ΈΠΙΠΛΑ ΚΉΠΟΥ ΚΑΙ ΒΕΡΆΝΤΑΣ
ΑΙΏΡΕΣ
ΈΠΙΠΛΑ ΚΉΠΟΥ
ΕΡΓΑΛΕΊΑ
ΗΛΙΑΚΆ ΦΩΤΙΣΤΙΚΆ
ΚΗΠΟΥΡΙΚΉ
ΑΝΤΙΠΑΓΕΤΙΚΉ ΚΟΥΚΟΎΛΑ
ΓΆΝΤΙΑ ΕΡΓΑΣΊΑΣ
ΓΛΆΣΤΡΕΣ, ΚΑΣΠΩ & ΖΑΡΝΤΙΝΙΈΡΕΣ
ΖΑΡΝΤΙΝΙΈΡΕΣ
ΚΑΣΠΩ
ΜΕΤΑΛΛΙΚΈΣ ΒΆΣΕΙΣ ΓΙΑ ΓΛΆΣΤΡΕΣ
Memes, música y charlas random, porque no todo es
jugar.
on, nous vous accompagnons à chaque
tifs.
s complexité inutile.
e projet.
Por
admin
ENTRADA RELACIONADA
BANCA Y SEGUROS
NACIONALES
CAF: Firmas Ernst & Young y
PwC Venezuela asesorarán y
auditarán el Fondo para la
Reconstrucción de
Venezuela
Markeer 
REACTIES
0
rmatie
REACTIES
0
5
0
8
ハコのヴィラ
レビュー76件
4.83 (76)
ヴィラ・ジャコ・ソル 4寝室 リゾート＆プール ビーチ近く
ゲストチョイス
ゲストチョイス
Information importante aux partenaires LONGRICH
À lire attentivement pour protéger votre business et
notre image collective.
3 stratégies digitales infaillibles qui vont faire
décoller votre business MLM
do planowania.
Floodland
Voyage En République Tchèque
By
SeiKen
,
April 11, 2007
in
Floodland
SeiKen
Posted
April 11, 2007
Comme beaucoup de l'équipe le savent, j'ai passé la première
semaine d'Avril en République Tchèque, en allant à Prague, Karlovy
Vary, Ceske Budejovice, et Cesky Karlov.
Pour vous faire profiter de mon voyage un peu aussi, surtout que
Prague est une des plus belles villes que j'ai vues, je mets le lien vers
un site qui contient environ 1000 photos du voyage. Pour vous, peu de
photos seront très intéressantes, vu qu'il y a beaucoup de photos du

==================================================

> [Requirement]
Go through the records and gather the lines that hold "Prague".

> [Solution for this exercise]
semaine d'Avril en République Tchèque, en allant à Prague, Karlovy
Prague est une des plus belles villes que j'ai vues, je mets le lien vers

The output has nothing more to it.